How do I ask for a review without being awkward?
Ask right after the job's done and the customer is happy, and make it a one-tap link instead of instructions. A short text like "Thanks for having us out today. If you were happy with the work, would you mind leaving a quick Google review? Here's the link" works far better than a card that says "review us on Google." The best time is while the good work is fresh.
Is it okay to offer a discount for a review?
No. Google's policies prohibit offering money, discounts, or gifts in exchange for reviews, and getting caught can cost you your reviews or your whole profile. You're allowed to ask every happy customer for an honest review; you just can't pay for it. Asking everyone automatically gets you far more reviews than an incentive would, without the risk.
How should I respond to a bad review?
Reply calmly, briefly, and in public, then move the details offline. Thank them for the feedback, acknowledge the issue without arguing, and offer to make it right by phone.
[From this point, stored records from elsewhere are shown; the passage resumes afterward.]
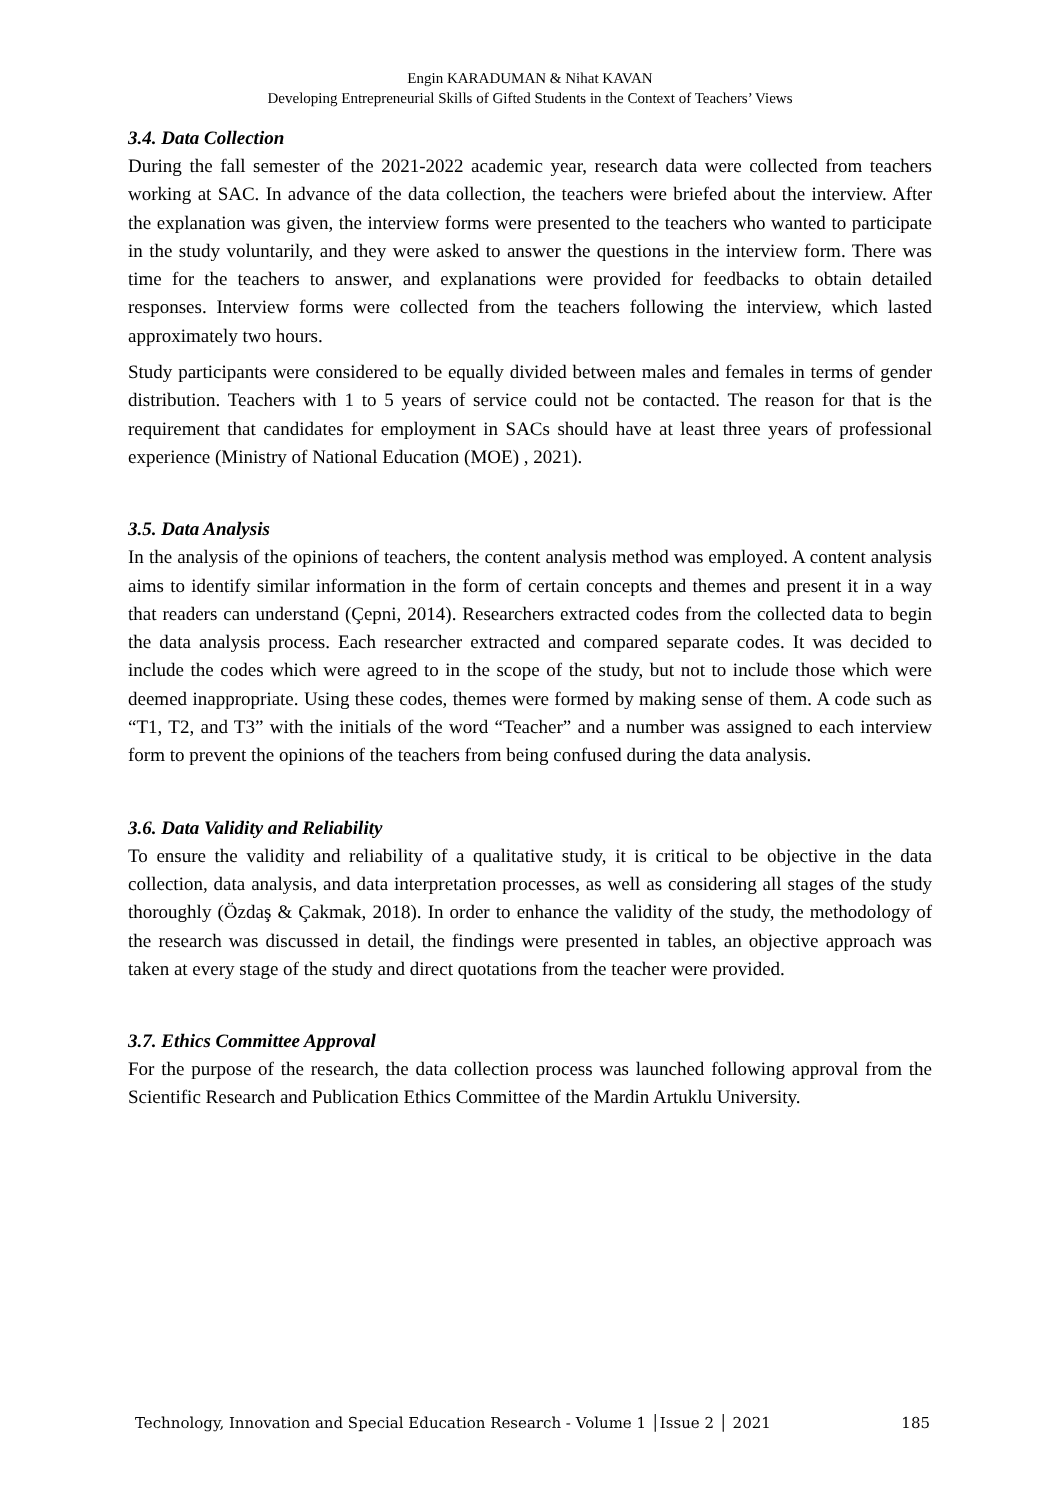Engin KARADUMAN & Nihat KAVAN
Developing Entrepreneurial Skills of Gifted Students in the Context of Teachers’ Views
3.4. Data Collection
During the fall semester of the 2021-2022 academic year, research data were collected from teachers working at SAC. In advance of the data collection, the teachers were briefed about the interview. After the explanation was given, the interview forms were presented to the teachers who wanted to participate in the study voluntarily, and they were asked to answer the questions in the interview form. There was time for the teachers to answer, and explanations were provided for feedbacks to obtain detailed responses. Interview forms were collected from the teachers following the interview, which lasted approximately two hours.
Study participants were considered to be equally divided between males and females in terms of gender distribution. Teachers with 1 to 5 years of service could not be contacted. The reason for that is the requirement that candidates for employment in SACs should have at least three years of professional experience (Ministry of National Education (MOE) , 2021).
3.5. Data Analysis
In the analysis of the opinions of teachers, the content analysis method was employed. A content analysis aims to identify similar information in the form of certain concepts and themes and present it in a way that readers can understand (Çepni, 2014). Researchers extracted codes from the collected data to begin the data analysis process. Each researcher extracted and compared separate codes. It was decided to include the codes which were agreed to in the scope of the study, but not to include those which were deemed inappropriate. Using these codes, themes were formed by making sense of them. A code such as “T1, T2, and T3” with the initials of the word “Teacher” and a number was assigned to each interview form to prevent the opinions of the teachers from being confused during the data analysis.
3.6. Data Validity and Reliability
To ensure the validity and reliability of a qualitative study, it is critical to be objective in the data collection, data analysis, and data interpretation processes, as well as considering all stages of the study thoroughly (Özdaş & Çakmak, 2018). In order to enhance the validity of the study, the methodology of the research was discussed in detail, the findings were presented in tables, an objective approach was taken at every stage of the study and direct quotations from the teacher were provided.
3.7. Ethics Committee Approval
For the purpose of the research, the data collection process was launched following approval from the Scientific Research and Publication Ethics Committee of the Mardin Artuklu University.
Technology, Innovation and Special Education Research - Volume 1 │Issue 2 │ 2021 185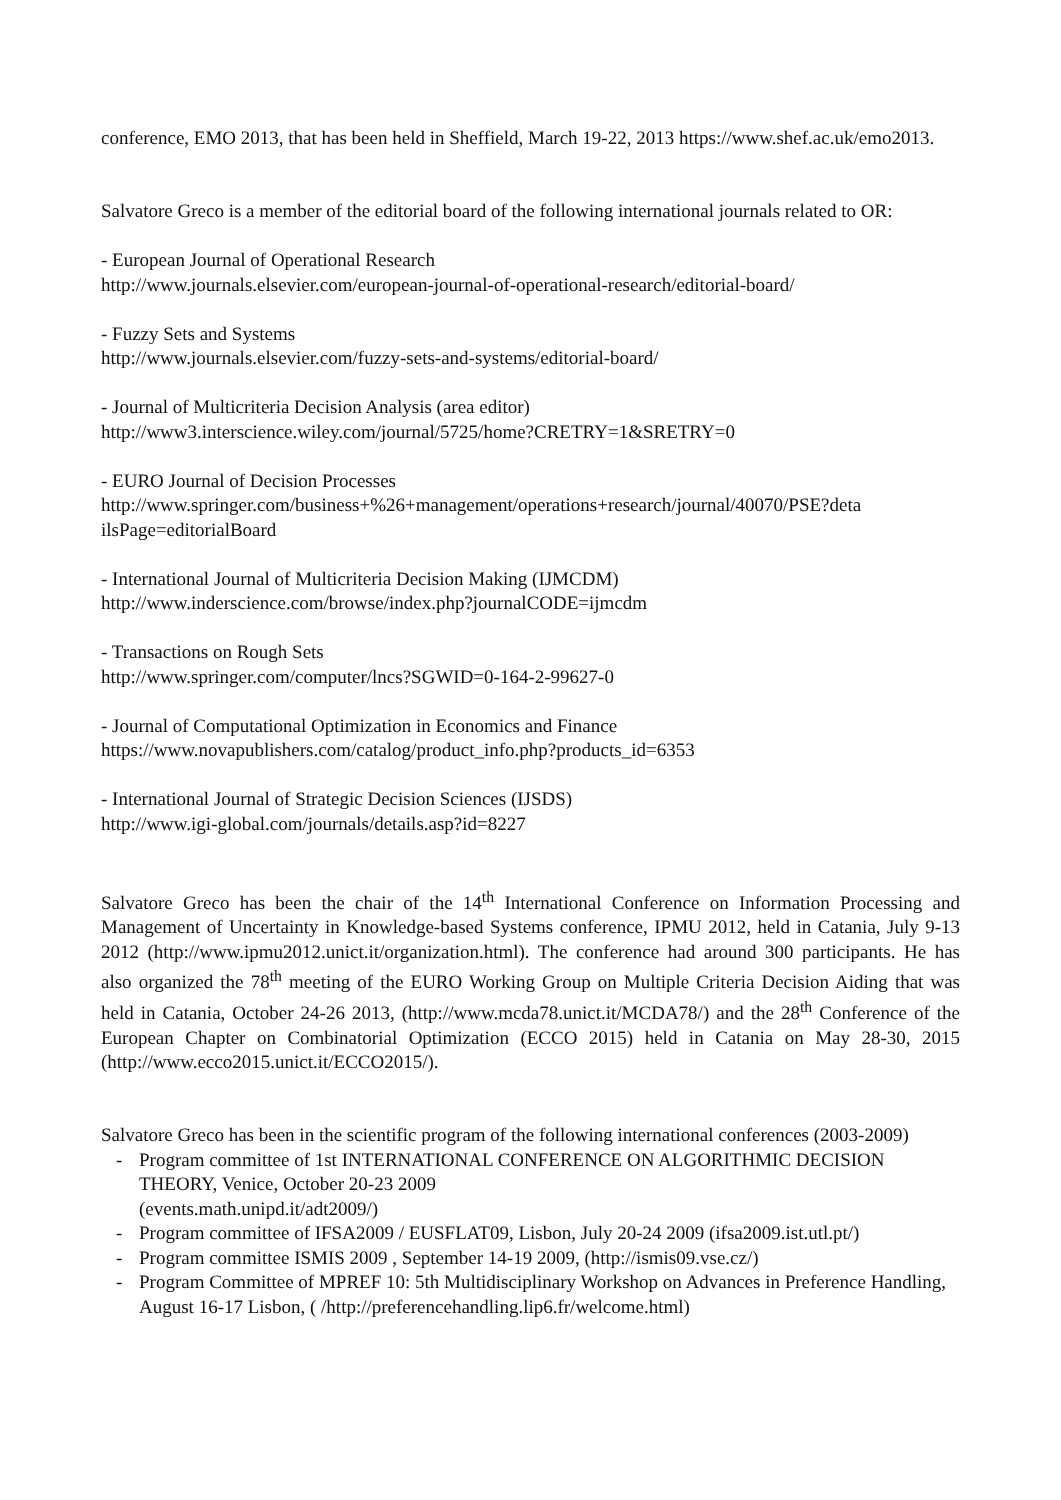conference, EMO 2013, that has been held in Sheffield, March 19-22, 2013 https://www.shef.ac.uk/emo2013.
Salvatore Greco is a member of the editorial board of the following international journals related to OR:
- European Journal of Operational Research
http://www.journals.elsevier.com/european-journal-of-operational-research/editorial-board/
- Fuzzy Sets and Systems
http://www.journals.elsevier.com/fuzzy-sets-and-systems/editorial-board/
- Journal of Multicriteria Decision Analysis (area editor)
http://www3.interscience.wiley.com/journal/5725/home?CRETRY=1&SRETRY=0
- EURO Journal of Decision Processes
http://www.springer.com/business+%26+management/operations+research/journal/40070/PSE?deta ilsPage=editorialBoard
- International Journal of Multicriteria Decision Making (IJMCDM)
http://www.inderscience.com/browse/index.php?journalCODE=ijmcdm
- Transactions on Rough Sets
http://www.springer.com/computer/lncs?SGWID=0-164-2-99627-0
- Journal of Computational Optimization in Economics and Finance
https://www.novapublishers.com/catalog/product_info.php?products_id=6353
- International Journal of Strategic Decision Sciences (IJSDS)
http://www.igi-global.com/journals/details.asp?id=8227
Salvatore Greco has been the chair of the 14<sup>th</sup> International Conference on Information Processing and Management of Uncertainty in Knowledge-based Systems conference, IPMU 2012, held in Catania, July 9-13 2012 (http://www.ipmu2012.unict.it/organization.html). The conference had around 300 participants. He has also organized the 78<sup>th</sup> meeting of the EURO Working Group on Multiple Criteria Decision Aiding that was held in Catania, October 24-26 2013, (http://www.mcda78.unict.it/MCDA78/) and the 28<sup>th</sup> Conference of the European Chapter on Combinatorial Optimization (ECCO 2015) held in Catania on May 28-30, 2015 (http://www.ecco2015.unict.it/ECCO2015/).
Salvatore Greco has been in the scientific program of the following international conferences (2003-2009)
- Program committee of 1st INTERNATIONAL CONFERENCE ON ALGORITHMIC DECISION THEORY, Venice, October 20-23 2009
(events.math.unipd.it/adt2009/)
- Program committee of IFSA2009 / EUSFLAT09, Lisbon, July 20-24 2009 (ifsa2009.ist.utl.pt/)
- Program committee ISMIS 2009 , September 14-19 2009, (http://ismis09.vse.cz/)
- Program Committee of MPREF 10: 5th Multidisciplinary Workshop on Advances in Preference Handling, August 16-17 Lisbon, ( /http://preferencehandling.lip6.fr/welcome.html)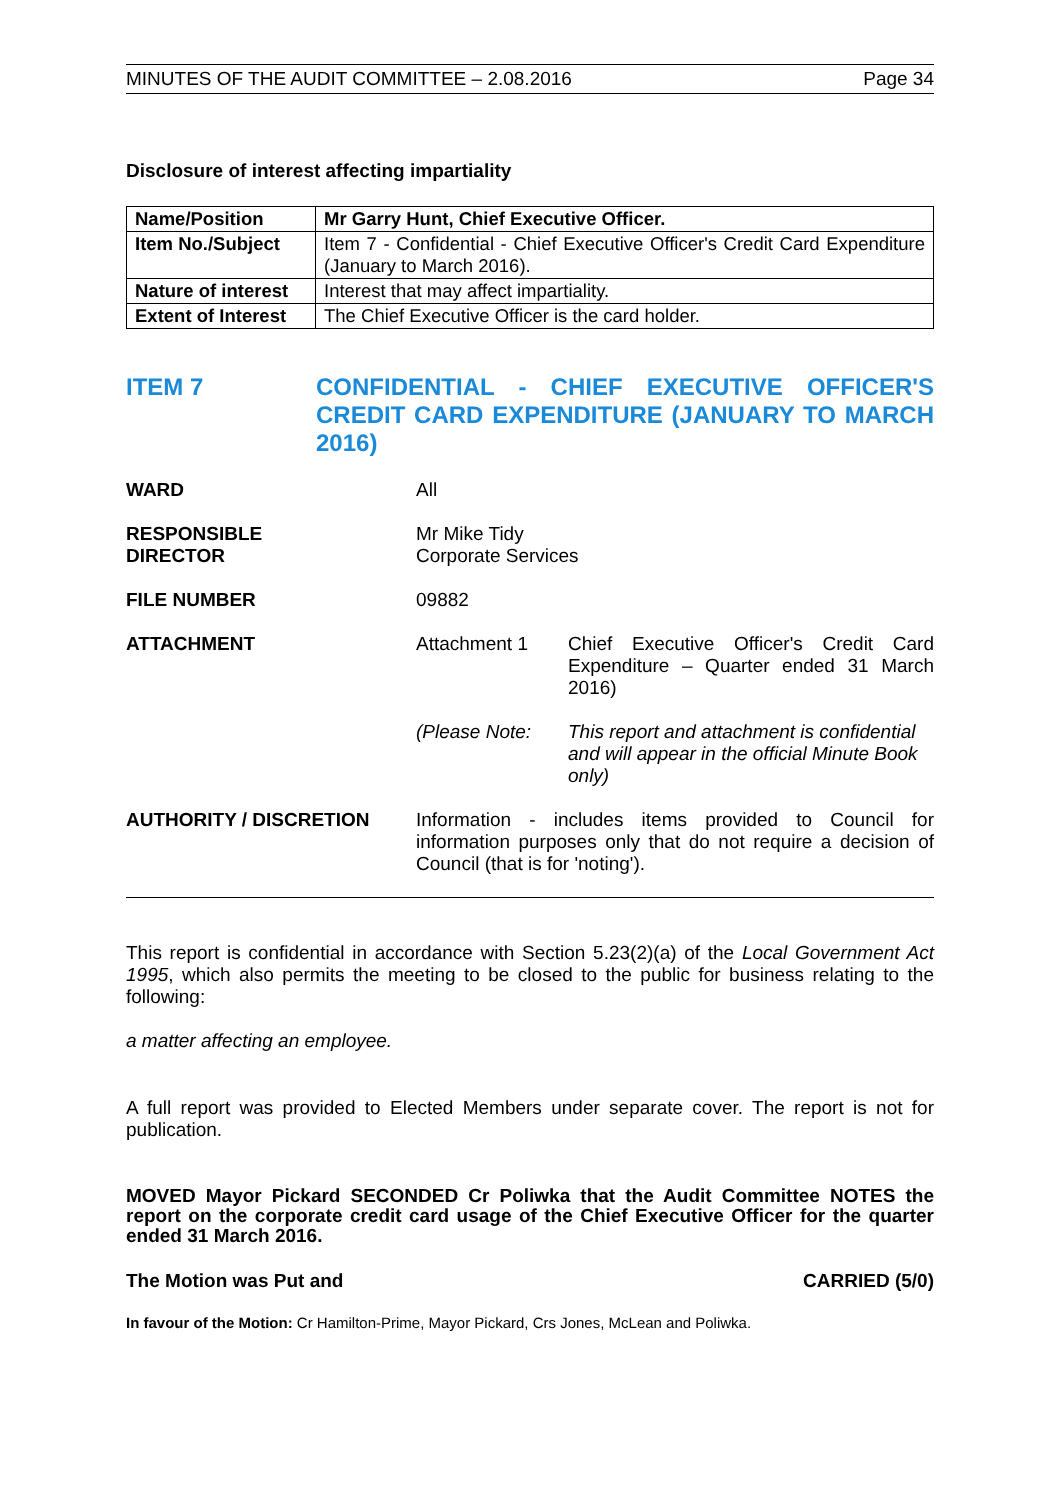MINUTES OF THE AUDIT COMMITTEE – 2.08.2016 Page 34
Disclosure of interest affecting impartiality
| Name/Position | Mr Garry Hunt, Chief Executive Officer. |
| Item No./Subject | Item 7 - Confidential - Chief Executive Officer's Credit Card Expenditure (January to March 2016). |
| Nature of interest | Interest that may affect impartiality. |
| Extent of Interest | The Chief Executive Officer is the card holder. |
ITEM 7 CONFIDENTIAL - CHIEF EXECUTIVE OFFICER'S CREDIT CARD EXPENDITURE (JANUARY TO MARCH 2016)
WARD All
RESPONSIBLE
DIRECTOR
Mr Mike Tidy
Corporate Services
FILE NUMBER 09882
ATTACHMENT Attachment 1 Chief Executive Officer's Credit Card Expenditure – Quarter ended 31 March 2016)
(Please Note: This report and attachment is confidential and will appear in the official Minute Book only)
AUTHORITY / DISCRETION Information - includes items provided to Council for information purposes only that do not require a decision of Council (that is for 'noting').
This report is confidential in accordance with Section 5.23(2)(a) of the Local Government Act 1995, which also permits the meeting to be closed to the public for business relating to the following:
a matter affecting an employee.
A full report was provided to Elected Members under separate cover. The report is not for publication.
MOVED Mayor Pickard SECONDED Cr Poliwka that the Audit Committee NOTES the report on the corporate credit card usage of the Chief Executive Officer for the quarter ended 31 March 2016.
The Motion was Put and CARRIED (5/0)
In favour of the Motion: Cr Hamilton-Prime, Mayor Pickard, Crs Jones, McLean and Poliwka.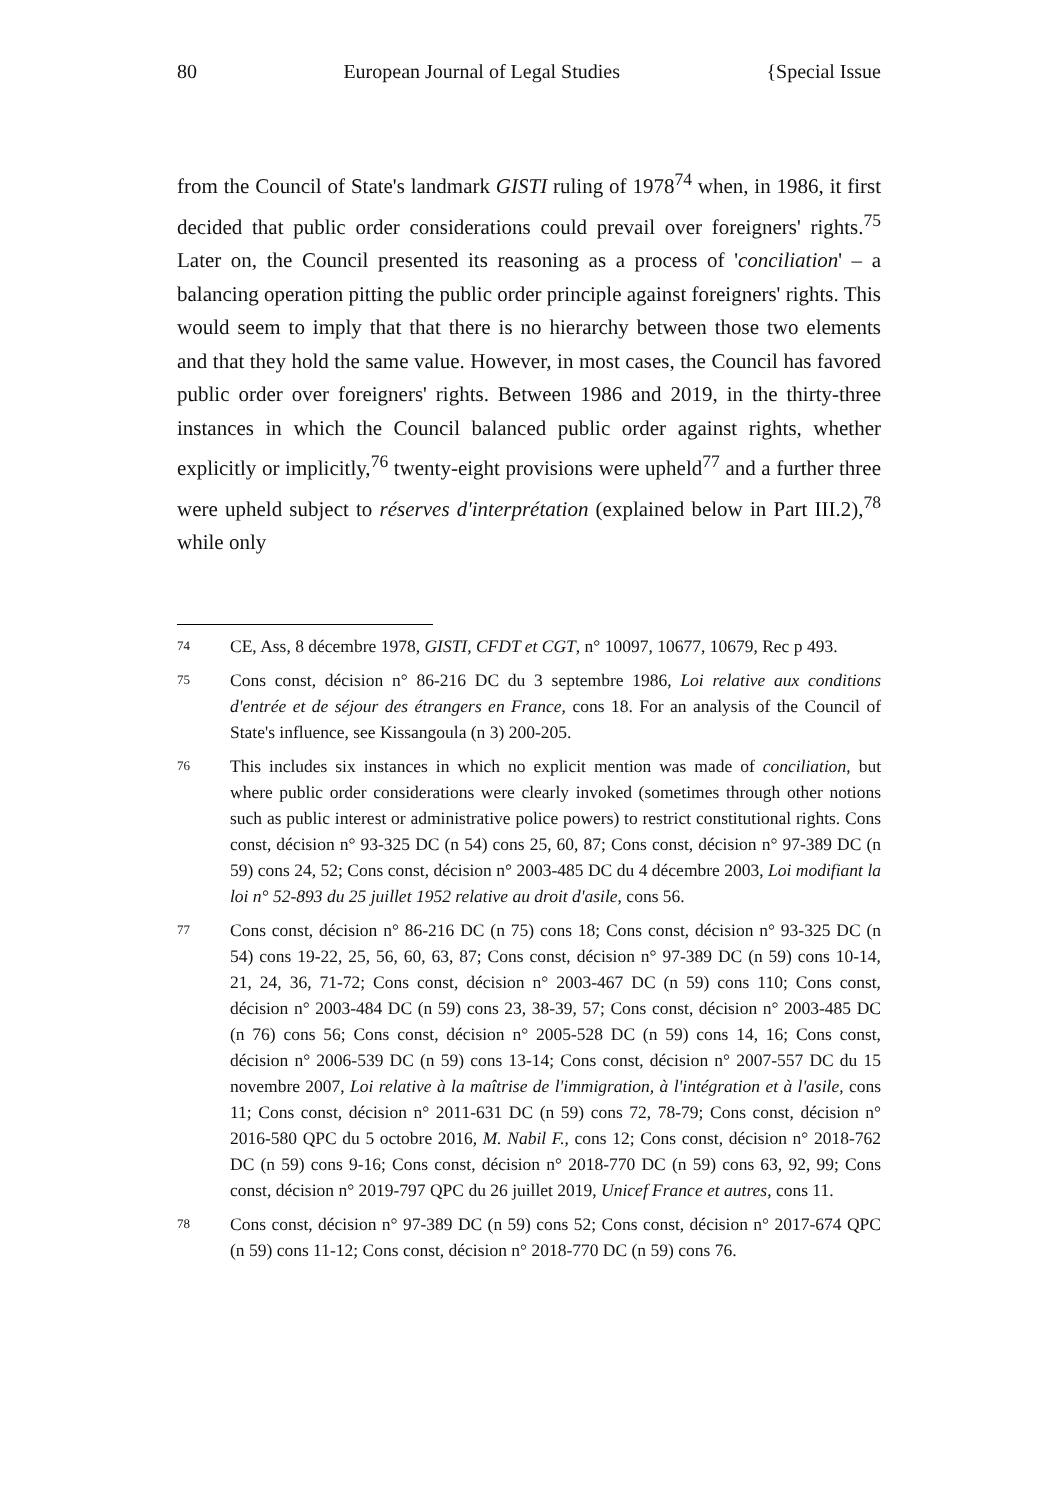80 European Journal of Legal Studies {Special Issue
from the Council of State's landmark GISTI ruling of 1978<sup>74</sup> when, in 1986, it first decided that public order considerations could prevail over foreigners' rights.<sup>75</sup> Later on, the Council presented its reasoning as a process of 'conciliation' – a balancing operation pitting the public order principle against foreigners' rights. This would seem to imply that that there is no hierarchy between those two elements and that they hold the same value. However, in most cases, the Council has favored public order over foreigners' rights. Between 1986 and 2019, in the thirty-three instances in which the Council balanced public order against rights, whether explicitly or implicitly,<sup>76</sup> twenty-eight provisions were upheld<sup>77</sup> and a further three were upheld subject to réserves d'interprétation (explained below in Part III.2),<sup>78</sup> while only
74 CE, Ass, 8 décembre 1978, GISTI, CFDT et CGT, n° 10097, 10677, 10679, Rec p 493.
75 Cons const, décision n° 86-216 DC du 3 septembre 1986, Loi relative aux conditions d'entrée et de séjour des étrangers en France, cons 18. For an analysis of the Council of State's influence, see Kissangoula (n 3) 200-205.
76 This includes six instances in which no explicit mention was made of conciliation, but where public order considerations were clearly invoked (sometimes through other notions such as public interest or administrative police powers) to restrict constitutional rights. Cons const, décision n° 93-325 DC (n 54) cons 25, 60, 87; Cons const, décision n° 97-389 DC (n 59) cons 24, 52; Cons const, décision n° 2003-485 DC du 4 décembre 2003, Loi modifiant la loi n° 52-893 du 25 juillet 1952 relative au droit d'asile, cons 56.
77 Cons const, décision n° 86-216 DC (n 75) cons 18; Cons const, décision n° 93-325 DC (n 54) cons 19-22, 25, 56, 60, 63, 87; Cons const, décision n° 97-389 DC (n 59) cons 10-14, 21, 24, 36, 71-72; Cons const, décision n° 2003-467 DC (n 59) cons 110; Cons const, décision n° 2003-484 DC (n 59) cons 23, 38-39, 57; Cons const, décision n° 2003-485 DC (n 76) cons 56; Cons const, décision n° 2005-528 DC (n 59) cons 14, 16; Cons const, décision n° 2006-539 DC (n 59) cons 13-14; Cons const, décision n° 2007-557 DC du 15 novembre 2007, Loi relative à la maîtrise de l'immigration, à l'intégration et à l'asile, cons 11; Cons const, décision n° 2011-631 DC (n 59) cons 72, 78-79; Cons const, décision n° 2016-580 QPC du 5 octobre 2016, M. Nabil F., cons 12; Cons const, décision n° 2018-762 DC (n 59) cons 9-16; Cons const, décision n° 2018-770 DC (n 59) cons 63, 92, 99; Cons const, décision n° 2019-797 QPC du 26 juillet 2019, Unicef France et autres, cons 11.
78 Cons const, décision n° 97-389 DC (n 59) cons 52; Cons const, décision n° 2017-674 QPC (n 59) cons 11-12; Cons const, décision n° 2018-770 DC (n 59) cons 76.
Future customers read your response more than the complaint itself, so a professional reply can turn one bad review into proof that you handle problems well. Never ignore it, and never argue in the comments.
Do Google reviews actually help me rank higher?
Yes, indirectly. A steady flow of recent, positive reviews is one of the strongest signals Google uses to decide who shows up in the local map pack, the three businesses shown above the regular results. Reviews also raise your star rating and review count, the first things a searcher compares. So they help you both rank in the map pack and get chosen once you're there.